Skip every image and restate the data word for word.

Records from a collection
┌──
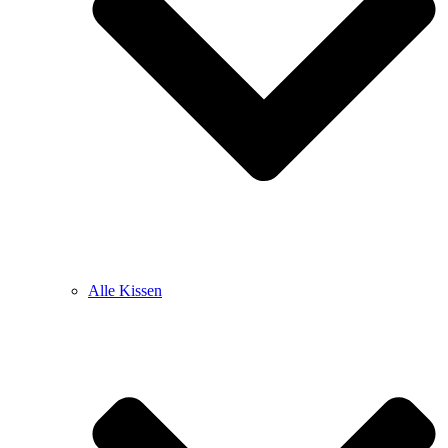
Alle Kissen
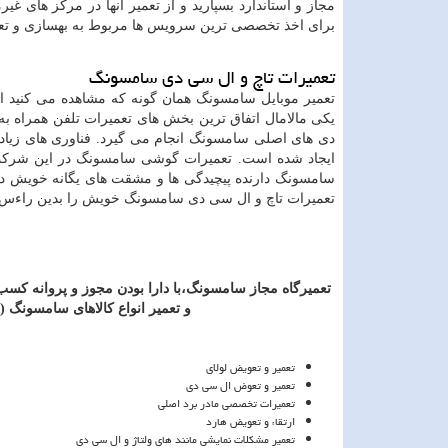
مجاز و استاندارد بسپارید و از تعمیر آنها در مرکز های غیر
برای اخذ تخصصی ترین سرویس ها مربوط به بهسازی و تعم
تعمیرات تاچ و ال سی دی سامسونگ
تعمیر موبایل سامسونگ همان گونه که مشاهده می کنید 
یکی مالامال اتفاق ترین بخش های تعمیرات تلفن همراه 
دی های اصلی سامسونگ انجام می گیرد. فناوری های زیاد
ایجاد شده است. تعمیرات گوشی سامسونگ در این شرکت بو
سامسونگ دارنده پیچیدگی ها و مشقت های یگانه خویش د
تعمیرات تاچ و ال سی دی سامسونگ خویش را بدین راءس واگذ
تعمیرگاه
مجاز
سامسونگ،با
دارا
بودن
مجوز
و
پروانه
کسب
و
تعمیر
انواع
کالاهای
سامسونگ (
تعمیر و تعویض لولای
تعمیر و تعوض ال سی دی
تعمیرات تخصصی مادر برد اصلی
ارتقاء و تعویض هارد
تعمیر مشکلات نمایشی مانند های ولتاژ و ال سی دی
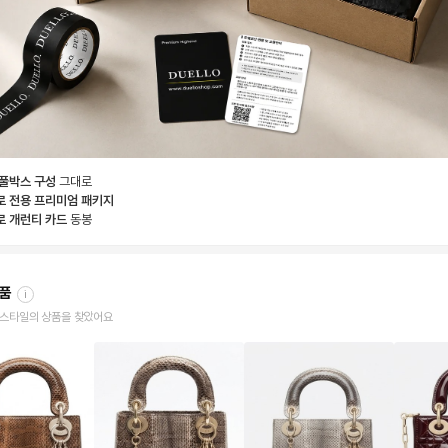
 풀박스 구성
그대로
로 전용 프리미엄 패키지
로 개런티 카드
동봉
상품
i
한 스타일의 상품을 찾았어요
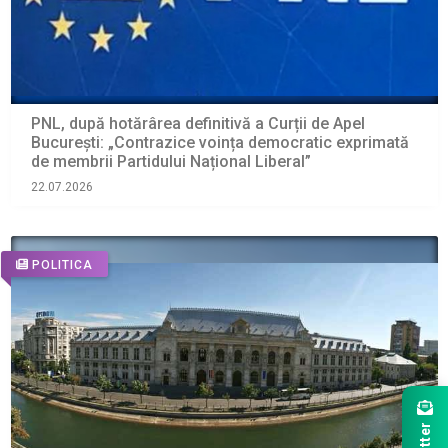
PNL, după hotărârea definitivă a Curții de Apel
București: „Contrazice voința democratic exprimată
de membrii Partidului Național Liberal”
22.07.2026
POLITICA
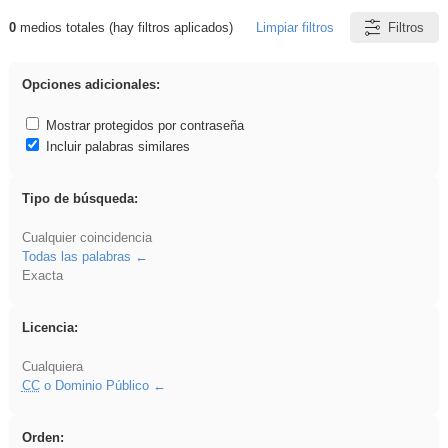
0
medios totales (hay filtros aplicados)
Limpiar filtros
Filtros
Resultados de: gritar
Opciones adicionales:
Mostrar protegidos por contraseña
Incluir palabras similares
Tipo de búsqueda:
Cualquier coincidencia
Todas las palabras
Exacta
Licencia:
Cualquiera
CC
o Dominio Público
Orden:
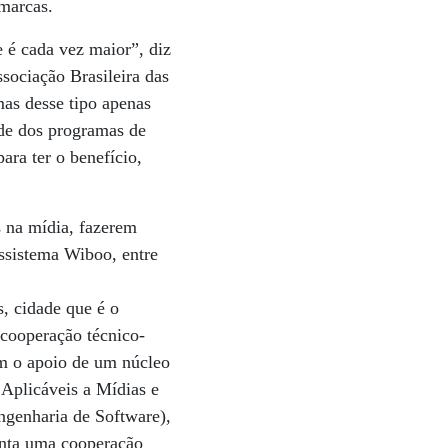
marcas.
 é cada vez maior”, diz
sociação Brasileira das
s desse tipo apenas
ade dos programas de
ra ter o benefício,
 na mídia, fazerem
ssistema Wiboo, entre
, cidade que é o
 cooperação técnico-
m o apoio de um núcleo
Aplicáveis a Mídias e
ngenharia de Software),
enta uma cooperação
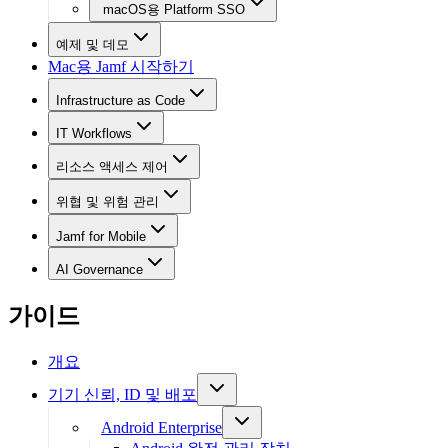
macOS용 Platform SSO
예제 및 데모
Mac용 Jamf 시작하기
Infrastructure as Code
IT Workflows
리소스 액세스 제어
위협 및 위험 관리
Jamf for Mobile
AI Governance
가이드
개요
기기 신뢰, ID 및 배포
Android Enterprise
└──
TASK RESPONSE:
Alle Kissen
مجاز و استاندارد بسپارید و از تعمیر آنها در مرکز های غیر
برای اخذ تخصصی ترین سرویس ها مربوط به بهسازی و تعم
تعمیرات تاچ و ال سی دی سامسونگ
تعمیر موبایل سامسونگ همان گونه که مشاهده می کنید 
یکی مالامال اتفاق ترین بخش های تعمیرات تلفن همراه 
دی های اصلی سامسونگ انجام می گیرد. فناوری های زیاد
ایجاد شده است. تعمیرات گوشی سامسونگ در این شرکت بو
سامسونگ دارنده پیچیدگی ها و مشقت های یگانه خویش د
تعمیرات تاچ و ال سی دی سامسونگ خویش را بدین راءس واگذ
تعمیرگاه
مجاز
سامسونگ،با
دارا
بودن
مجوز
و
پروانه
کسب
و
تعمیر
انواع
کالاهای
سامسونگ (
تعمیر و تعویض لولای
تعمیر و تعوض ال سی دی
تعمیرات تخصصی مادر برد اصلی
ارتقاء و تعویض هارد
تعمیر مشکلات نمایشی مانند های ولتاژ و ال سی دی
 풀박스 구성
그대로
로 전용 프리미엄 패키지
로 개런티 카드
동봉
상품
i
한 스타일의 상품을 찾았어요
PNL, după hotărârea definitivă a Curții de Apel
București: „Contrazice voința democratic exprimată
de membrii Partidului Național Liberal”
22.07.2026
POLITICA
0
medios totales (hay filtros aplicados)
Limpiar filtros
Filtros
Resultados de: gritar
Opciones adicionales:
Mostrar protegidos por contraseña
Incluir palabras similares
Tipo de búsqueda:
Cualquier coincidencia
Todas las palabras
Exacta
Licencia:
Cualquiera
CC
o Dominio Público
Orden:
marcas.
 é cada vez maior”, diz
sociação Brasileira das
s desse tipo apenas
ade dos programas de
ra ter o benefício,
 na mídia, fazerem
ssistema Wiboo, entre
, cidade que é o
 cooperação técnico-
m o apoio de um núcleo
Aplicáveis a Mídias e
ngenharia de Software),
enta uma cooperação
macOS용 Platform SSO
예제 및 데모
Mac용 Jamf 시작하기
Infrastructure as Code
IT Workflows
리소스 액세스 제어
위협 및 위험 관리
Jamf for Mobile
AI Governance
가이드
개요
기기 신뢰, ID 및 배포
Android Enterprise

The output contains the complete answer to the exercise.